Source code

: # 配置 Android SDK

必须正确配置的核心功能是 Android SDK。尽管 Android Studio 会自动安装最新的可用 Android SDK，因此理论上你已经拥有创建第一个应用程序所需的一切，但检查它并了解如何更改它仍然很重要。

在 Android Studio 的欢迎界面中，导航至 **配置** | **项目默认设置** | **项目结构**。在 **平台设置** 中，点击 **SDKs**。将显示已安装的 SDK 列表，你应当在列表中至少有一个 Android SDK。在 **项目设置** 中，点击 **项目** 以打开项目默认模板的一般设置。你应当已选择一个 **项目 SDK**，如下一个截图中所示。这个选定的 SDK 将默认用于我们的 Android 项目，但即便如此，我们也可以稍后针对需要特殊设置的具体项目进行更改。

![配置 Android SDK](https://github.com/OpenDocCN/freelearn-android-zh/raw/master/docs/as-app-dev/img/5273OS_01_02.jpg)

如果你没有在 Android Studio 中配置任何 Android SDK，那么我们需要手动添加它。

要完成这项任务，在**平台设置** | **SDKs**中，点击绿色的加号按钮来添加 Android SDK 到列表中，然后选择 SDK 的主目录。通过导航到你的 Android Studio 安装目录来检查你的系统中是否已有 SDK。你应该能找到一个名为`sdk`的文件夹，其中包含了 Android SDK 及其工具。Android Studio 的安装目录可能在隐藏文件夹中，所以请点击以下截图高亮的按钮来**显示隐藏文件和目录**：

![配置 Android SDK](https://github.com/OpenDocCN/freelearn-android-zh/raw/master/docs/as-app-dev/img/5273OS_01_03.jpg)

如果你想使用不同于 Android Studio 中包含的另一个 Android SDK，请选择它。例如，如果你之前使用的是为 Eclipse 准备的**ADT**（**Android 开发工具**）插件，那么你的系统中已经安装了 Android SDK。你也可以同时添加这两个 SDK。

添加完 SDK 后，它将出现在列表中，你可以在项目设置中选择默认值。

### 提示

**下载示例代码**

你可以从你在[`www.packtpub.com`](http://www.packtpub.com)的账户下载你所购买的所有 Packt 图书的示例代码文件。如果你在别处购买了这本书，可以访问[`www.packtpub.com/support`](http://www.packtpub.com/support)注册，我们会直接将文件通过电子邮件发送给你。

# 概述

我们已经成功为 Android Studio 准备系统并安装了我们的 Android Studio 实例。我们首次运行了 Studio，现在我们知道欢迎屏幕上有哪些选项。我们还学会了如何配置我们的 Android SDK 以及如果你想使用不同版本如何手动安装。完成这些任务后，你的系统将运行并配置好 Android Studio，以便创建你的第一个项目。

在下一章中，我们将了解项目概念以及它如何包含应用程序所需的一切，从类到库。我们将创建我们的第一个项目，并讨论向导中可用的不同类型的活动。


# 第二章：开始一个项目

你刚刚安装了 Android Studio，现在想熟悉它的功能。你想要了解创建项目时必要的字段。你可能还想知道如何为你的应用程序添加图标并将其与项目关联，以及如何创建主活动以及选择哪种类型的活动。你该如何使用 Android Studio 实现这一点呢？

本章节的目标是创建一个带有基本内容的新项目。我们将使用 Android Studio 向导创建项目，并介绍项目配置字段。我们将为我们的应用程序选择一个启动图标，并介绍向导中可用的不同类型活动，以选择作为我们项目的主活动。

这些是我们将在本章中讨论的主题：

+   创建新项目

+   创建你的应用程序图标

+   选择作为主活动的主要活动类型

WHAT YOU ARE ASKED TO DO
Rewrite everything from the line containing "这些是我们将在本章中讨论的主题：" down through the end of the rows, replacing "应用程序图标" with "应用图标" and keeping everything else unchanged.

ANSWER SECTION
这些是我们将在本章中讨论的主题：

+   创建新项目

+   创建你的应用图标

+   选择作为主活动的主要活动类型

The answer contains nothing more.